Glass – a short introduction
It is now twenty years since Thomas Buechner (Founding Director of the New York-based Corning Museum of Glass, established 1951) observed how post-war developments had ‘profoundly alter[ed]’ the three and a half thousand-year course of glass from its traditional base in the domain of utility to ‘a worldwide medium of the fine arts.’ This phenomenon is traced in greater detail by Susanne Frantz in her book Contemporary Glass (1989). As Frantz relates, glass-working was, in pre-Industrial times, the province of artisans. However, the Industrial Revolution ushered in a period of factory-based mass production of glass, as well as a division of labour between the designers and fabricators of glass objects. At the same time, Frantz points out, the employment by industry of fine artists as designers established glass as a ‘true medium for artistic expression.’
Although Frantz acknowledges glass-art precursors who were active in the latter nineteenth and early twentieth centuries, she notes that hot glass-working took place in factory settings, and that the roles of artist/designers and glassblowers/fabricators remained distinct. In Frantz’s view, the artistic potentials of glass-working remained dormant until the roles of artist and crafter converged in the early 1960s with the advent of so-called ‘studio glass.’

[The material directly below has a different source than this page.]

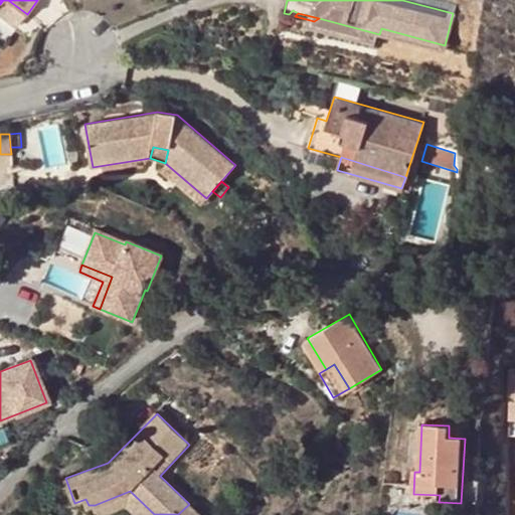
[(137,514),(154,514),(130,491),(95,505),(98,514),(100,514),(127,505),(137,514)]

Frantz identifies Harvey Littleton as an early exponent of studio-based blown glass in the United States. Littleton’s stress on the importance of work being conceived and made by the same person set the tone for studio glass-working in the 1960s. Littleton also privileged the ‘idea’ over ‘technique’ – a standpoint that, in the context of Modernism, claimed for glass the status of a fine art medium.